Frequently Asked Questions
What is the primary focus for investors when evaluating AI platforms in healthcare, beyond clinical efficacy?
Investors’ primary focus is on AI platforms that demonstrate measurable reductions in healthcare claims. While clinical trial data is important for regulatory and clinical adoption, the true differentiator for investors is the tangible financial impact an AI solution has on bending the cost curve through reduced claims, rather than just clinical novelty.
How do successful AI companies like Viz.ai demonstrate financial impact through claims reduction?
Viz.ai demonstrates financial impact by accelerating time-to-treatment for conditions like LVO strokes, which indirectly reduces long-term costs associated with severe disability and rehabilitation. More directly, their platform optimizes resource allocation within hospitals and secured New Technology Add-on Payment (NTAP) status, validating its economic value and contributing to a quantifiable reduction in overall stroke care costs.

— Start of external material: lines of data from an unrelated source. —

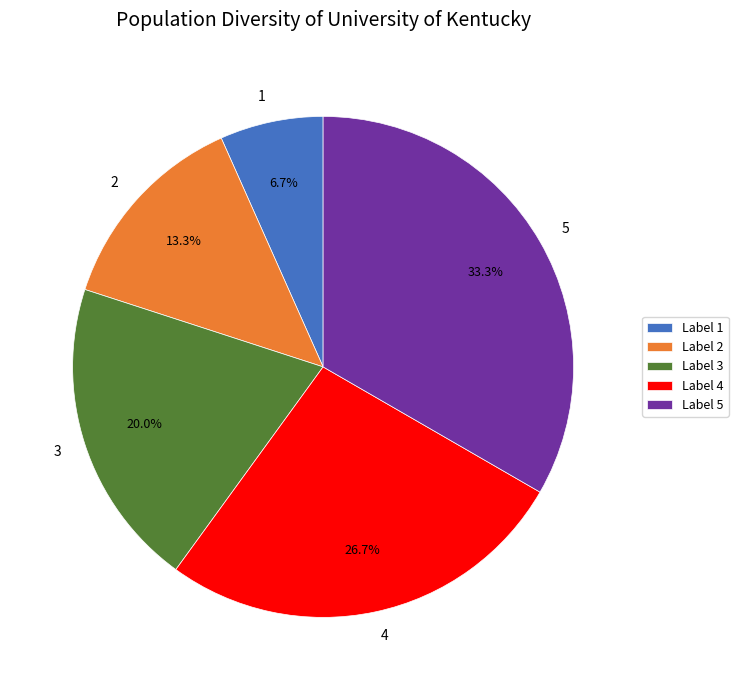

Between 2 and 5, which is larger?

5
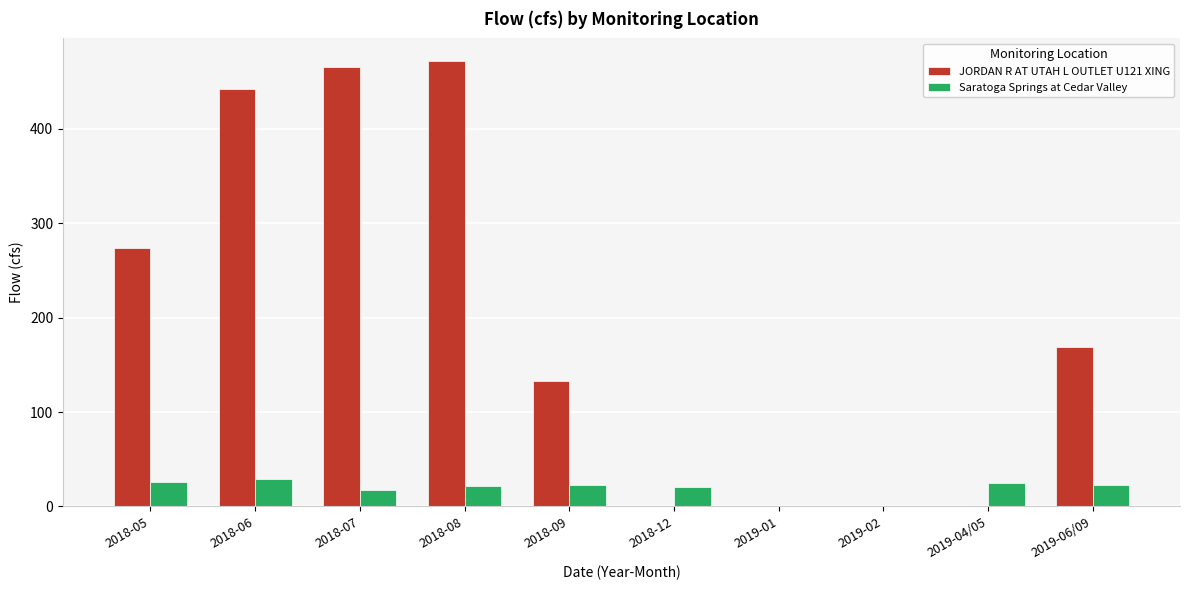

What is the greatest value displayed?

472.4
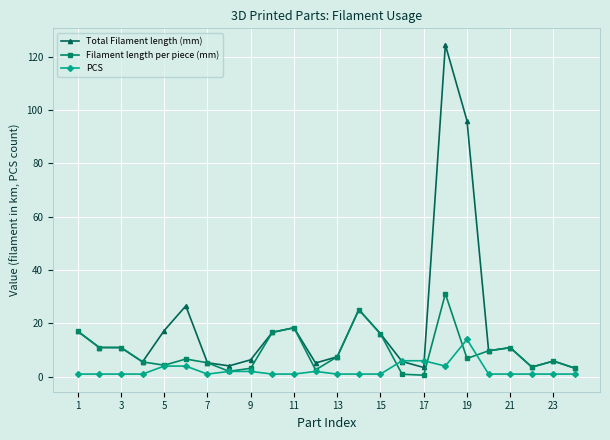

At how many categories does at least one series exceed 23?

4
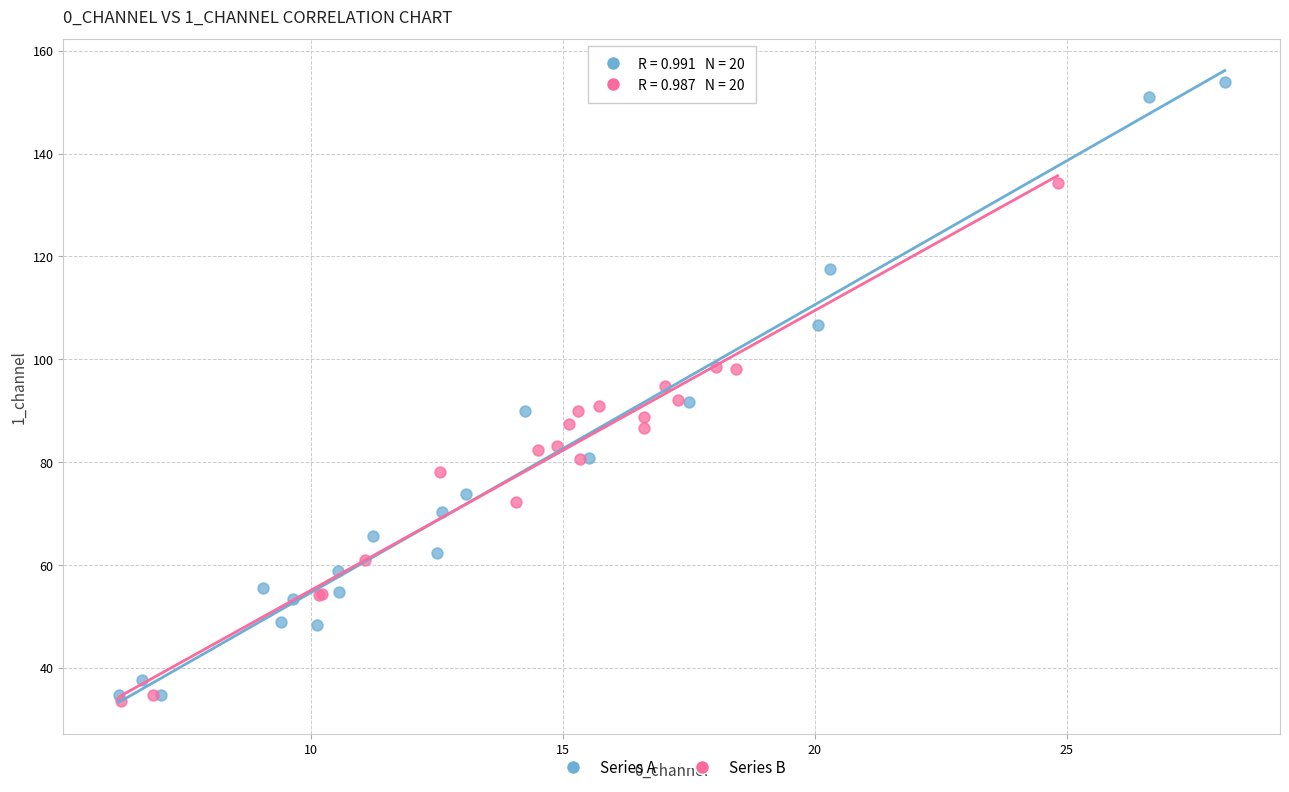

Which series contains the highest Y value?

Series A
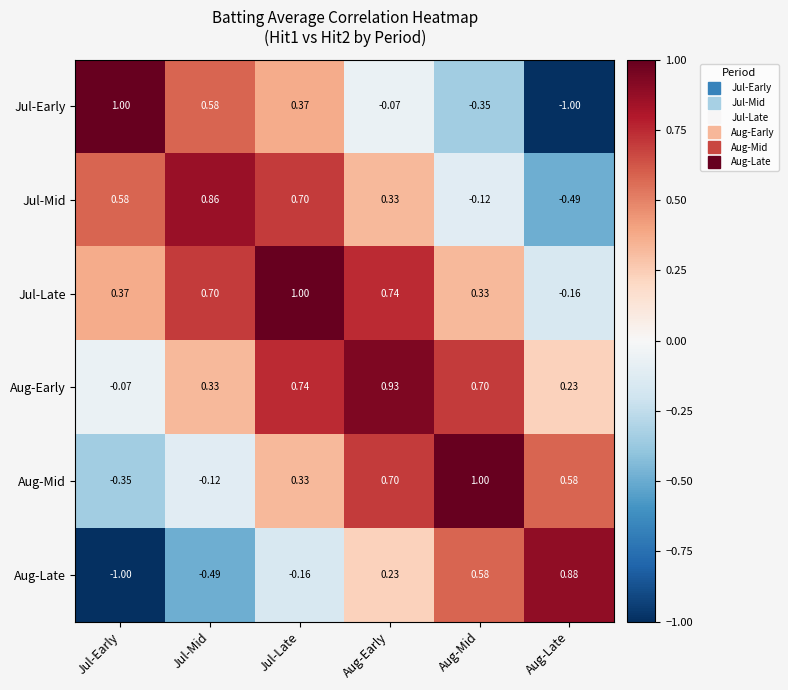

List the labels in order of Jul-Mid value, smallest first.

Aug-Late, Aug-Mid, Aug-Early, Jul-Early, Jul-Late, Jul-Mid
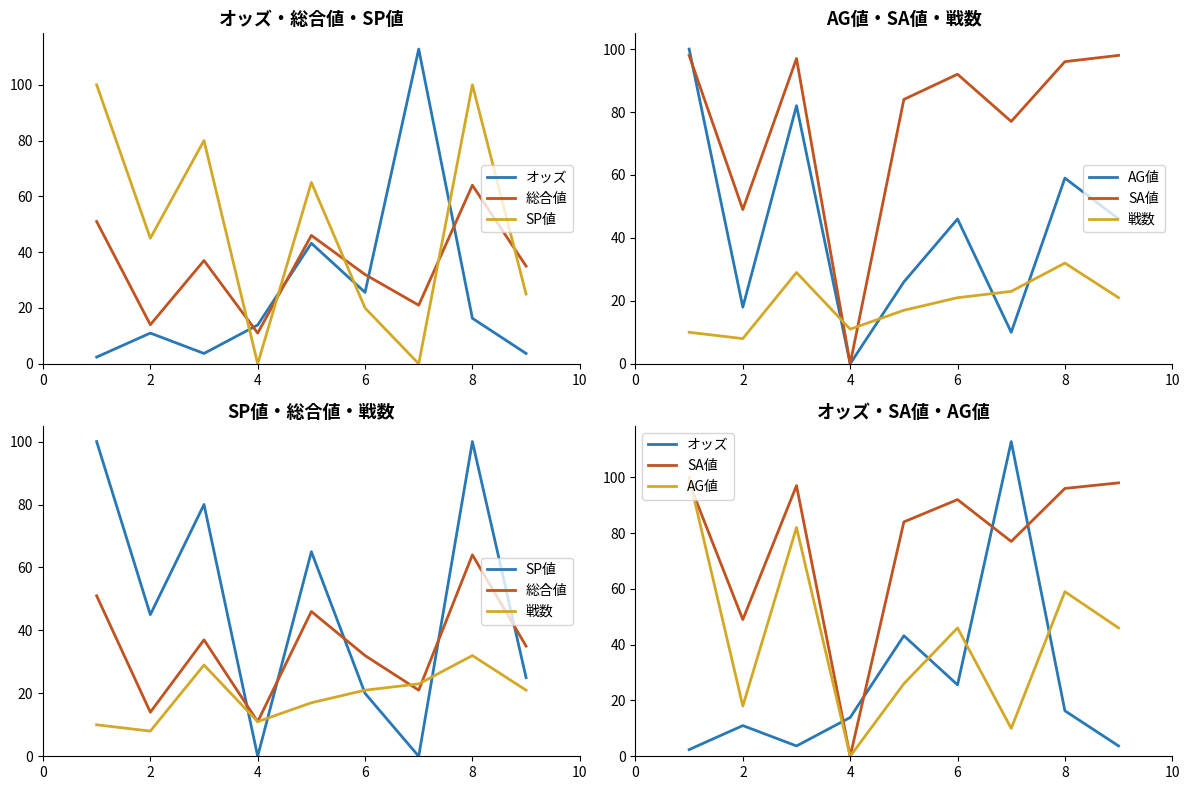

What is the maximum value for SP値?

100.0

How does Tempus AI’s approach, though not solely cardiovascular, illustrate claims reduction?
Tempus AI leverages large-scale genomic and clinical data to inform personalized treatment decisions, which, in a cardiovascular context, could optimize treatment selection and de-escalate ineffective therapies. This approach aims to reduce trial-and-error prescribing, adverse drug reactions, and prolonged ineffective care, thereby preventing costly complications and hospitalizations and indirectly reducing claims.
What is a key actionable step for investors to audit vendor claims data for AI platforms?
Investors should demand peer-reviewed health economic studies published in reputable journals that analyze large-scale claims databases. These studies must explicitly quantify the reduction in specific claims categories, such as inpatient admissions or procedure costs, directly attributable to the AI intervention, rather than relying solely on vendor-published white papers.